begin

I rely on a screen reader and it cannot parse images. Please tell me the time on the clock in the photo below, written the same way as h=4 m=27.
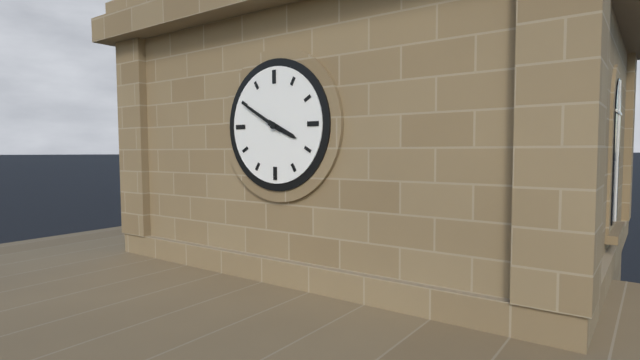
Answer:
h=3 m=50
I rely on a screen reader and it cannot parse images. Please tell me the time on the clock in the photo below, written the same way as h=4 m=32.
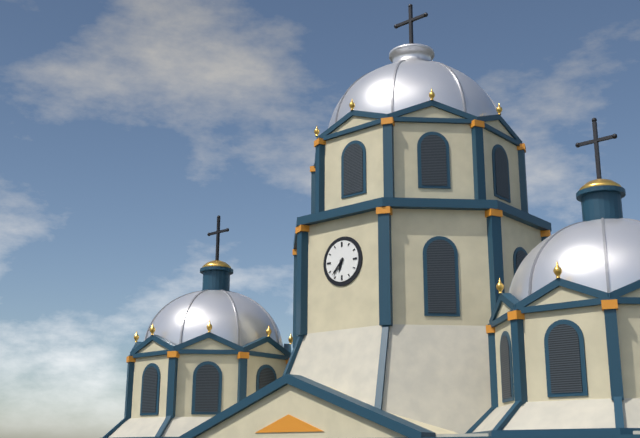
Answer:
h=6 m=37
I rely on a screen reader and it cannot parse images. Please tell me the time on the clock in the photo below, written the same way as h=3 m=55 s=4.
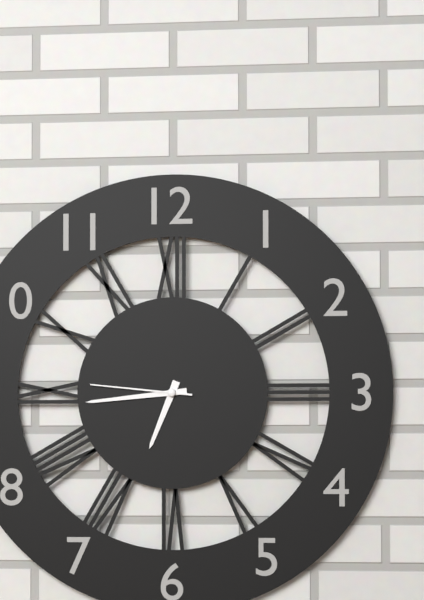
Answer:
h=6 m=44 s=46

end
begin

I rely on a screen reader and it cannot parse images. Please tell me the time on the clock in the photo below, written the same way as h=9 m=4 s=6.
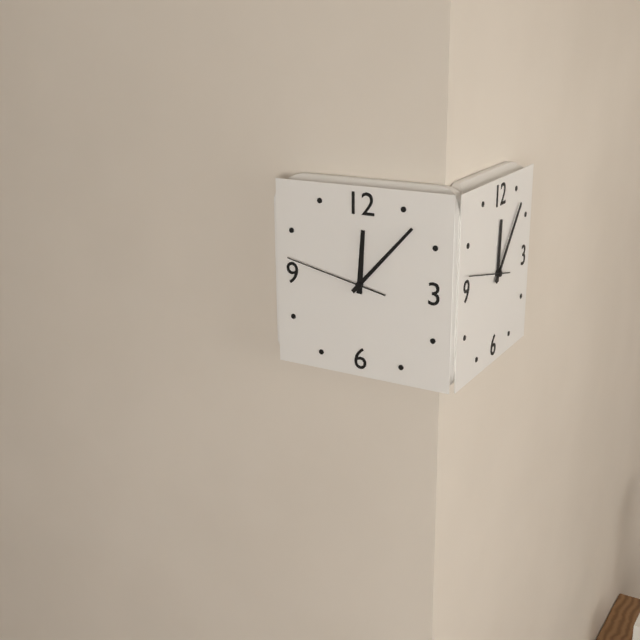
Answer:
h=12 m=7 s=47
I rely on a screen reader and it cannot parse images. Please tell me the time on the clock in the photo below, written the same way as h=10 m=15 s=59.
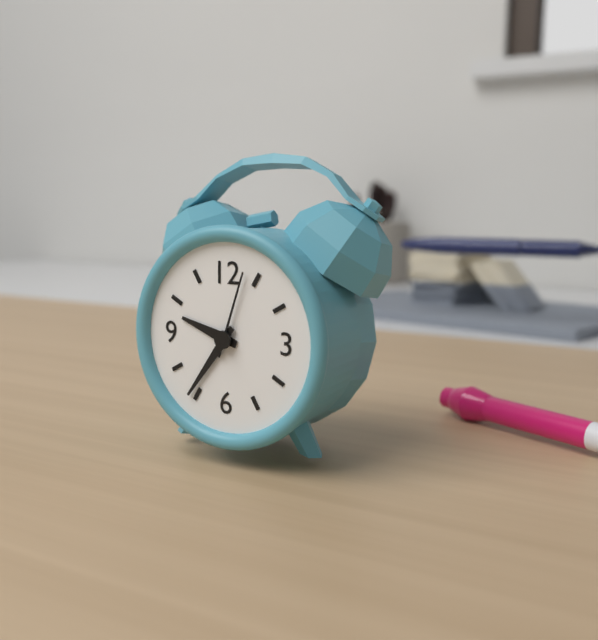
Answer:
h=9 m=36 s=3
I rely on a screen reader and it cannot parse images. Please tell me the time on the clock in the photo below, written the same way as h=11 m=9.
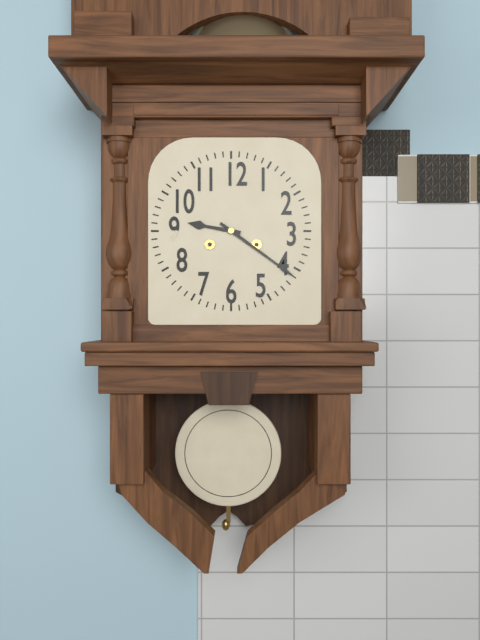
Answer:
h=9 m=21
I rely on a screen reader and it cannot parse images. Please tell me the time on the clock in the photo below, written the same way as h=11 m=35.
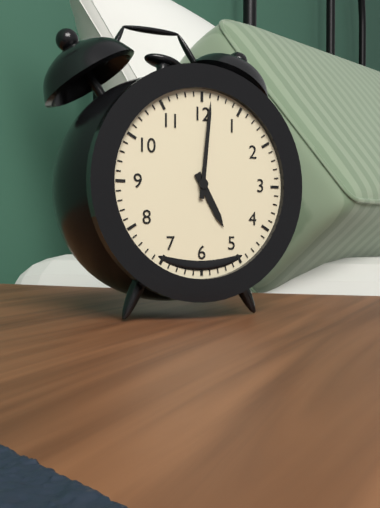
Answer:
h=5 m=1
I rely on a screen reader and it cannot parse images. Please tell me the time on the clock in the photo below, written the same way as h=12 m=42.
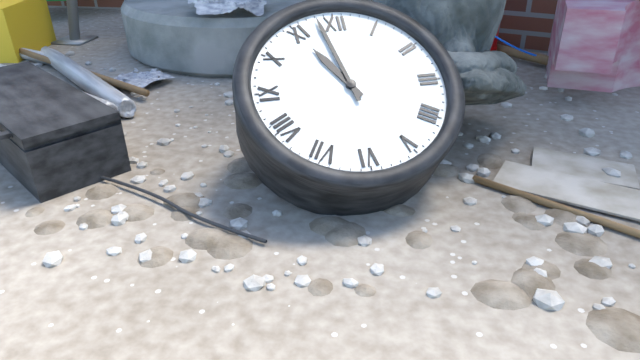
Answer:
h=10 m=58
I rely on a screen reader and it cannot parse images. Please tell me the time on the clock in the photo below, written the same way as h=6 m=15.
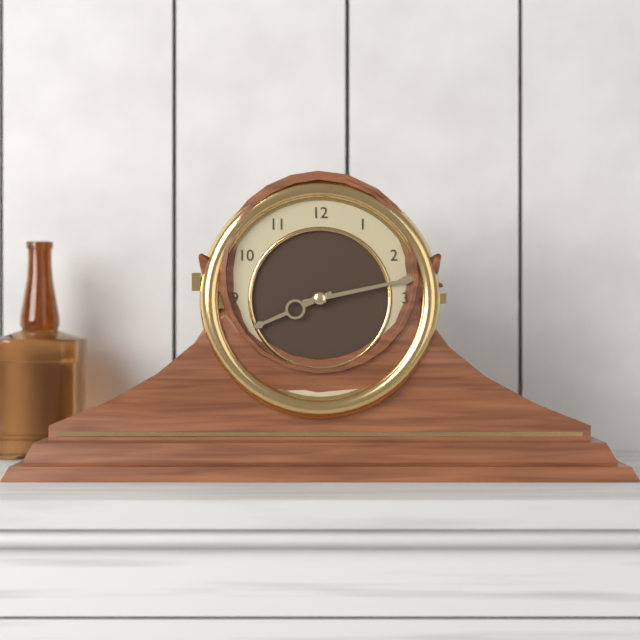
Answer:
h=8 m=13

end

#### PROBLEM DETAILS:
Convert the lines of the entries into a Markdown table with the columns Row and Text, beginning at the line containing "as h=4 m=27." and running through the line containing "h=6 m=44 s=46", both included. Give each line its own numbered row, skip blank lines, leave the pictures out, and include no other lines.

#### TASK RESPONSE:
| Row | Text |
|---|---|
| 1 | I rely on a screen reader and it cannot parse images. Please tell me the time on the clock in the photo below, written the same way as h=4 m=27. |
| 2 | Answer: |
| 3 | h=3 m=50 |
| 4 | I rely on a screen reader and it cannot parse images. Please tell me the time on the clock in the photo below, written the same way as h=4 m=32. |
| 5 | Answer: |
| 6 | h=6 m=37 |
| 7 | I rely on a screen reader and it cannot parse images. Please tell me the time on the clock in the photo below, written the same way as h=3 m=55 s=4. |
| 8 | Answer: |
| 9 | h=6 m=44 s=46 |